Sitting on a charpoy in the small courtyard of a raw-cement house in Hisar, Haryana, I met the future of Indian wrestling. Her hair cut to the nape, she was dressed in frayed track pants and a muscle T-shirt, her crumpled ear a classic sign of time in the ring.
Beside her, the family’s large buffalo ate at its trough. Behind her, a gunny sack kept a kitchen window closed to flies.
Antim Panghal, 18, is bashful to the point of being timid. Polite and petite, with a winning smile, one could almost call her dainty. But on the mat, she is a force of nature; 5’4” of pure explosive power.
During the recent qualification trials in Delhi for the Asian Wrestling Championships, she mowed down her opponents with an impassive face. Her speed was breathtaking. Her skill and wrestling smarts are extraordinary for her age. The explosive power she generated for every move, defensive or offensive, was like watching the cannon of a military tank fire and recoil.
Panghal, it was clear, was ready for her senior debut on the big stage, even though she hasn’t played in a senior national championship yet. At the Asian championships that concluded on Friday she bagged silver, with an imperious run to the final that only ended at the hands of the 2021 world champion, Japan’s Akari Fujinami.
Wrestling is considered the manliest of sports in India; there are few others where women have to push through glass ceiling in quite the same way. Still, there has been a burst of female talent in recent years, and it has made this a sport rife with contradiction.
Haryana, one of India’s least progressive states when it comes to gender indices, took the lead in training girls in wrestling. India’s medals tally in this field owes much to the women from this state. And now a new star has arrived, in the form of a woman named Antim , Hindi for Final , because her parents did not want another girl after their fourth.

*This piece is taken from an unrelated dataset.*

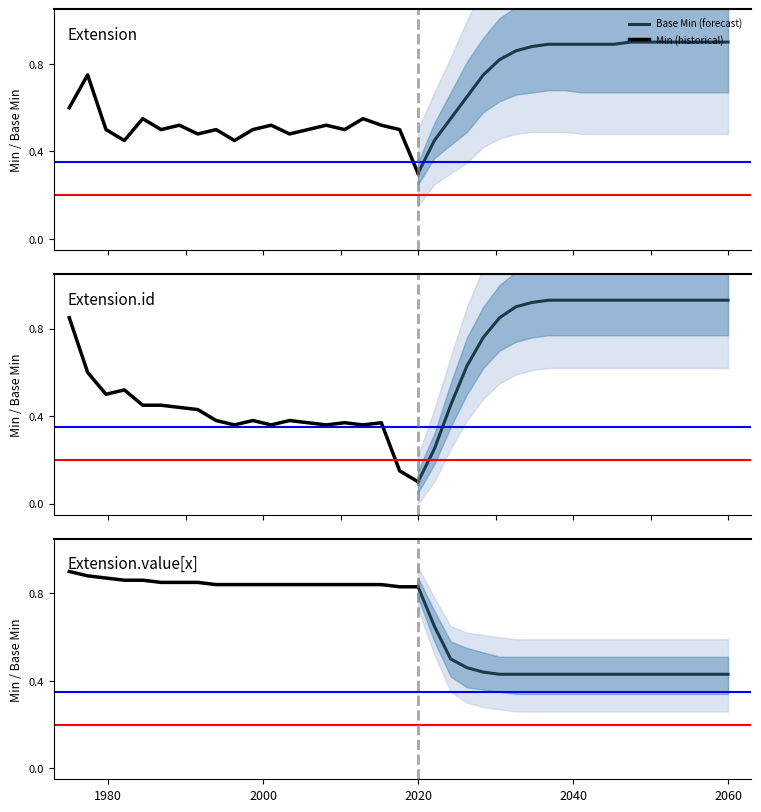

True or false: Min and Base Min cross at least once.

False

In another contradiction, Panghal has had her parents’ full support through her journey. It’s not that they don’t love their girls. It’s that they worry. “Can you imagine the money involved in getting four daughters married?” her mother Krishna Kumari says. “It could see us thrown out onto the streets.” For the same reason, another woman on the national squad is named Bhateri (Hindi for Enough).
“My parents may not have wanted me before I was born, but once I was here, I have felt nothing but supported and loved. They have done everything for me,” Panghal says. This includes selling their home and farm in Bhagana, a village 25 km from where they live now, to shift to a derelict settlement on barren land near Hisar city, so that their young wrestler could attend an akhada open to girls.
Their home is centered on the lives of its women, who are an energetic and upbeat group led by an indefatigable and jovial mother; her husband, Ram Niwas Panghal, a farmer, offers unstinting support.
Antim took up wrestling on the advice of her sister Sarita Panghal, who loved kabaddi but could not make much headway in the field because there weren’t enough facilities or teammates in her district. Sarita recognised Antim’s gift of athleticism early on, and encouraged her to pick an individual sport. Now she is one of the finest wrestlers in the country; its first female wrestler to win at the under-20 world championship, in 2022; and a woman who almost defeated Vinesh Phogat, India’s most accomplished wrestler, at a trial for a spot on the Commonwealth Games team last year.
This will be a big couple of years for Antim Panghal — the Asian championships will be followed by the World Wrestling Championships, in September; then the Asian Games, in September-October, and next year, of course, loom the Paris Olympics. All that in a weight category where she must overcome the best of the best, Phogat, just to qualify.
Is she excited, nervous, worried? “Outside the mat, I am quiet, scared even,” Panghal says. “But on the mat, all that is gone. I just know I have to fight. I have to keep attacking. I have to win.”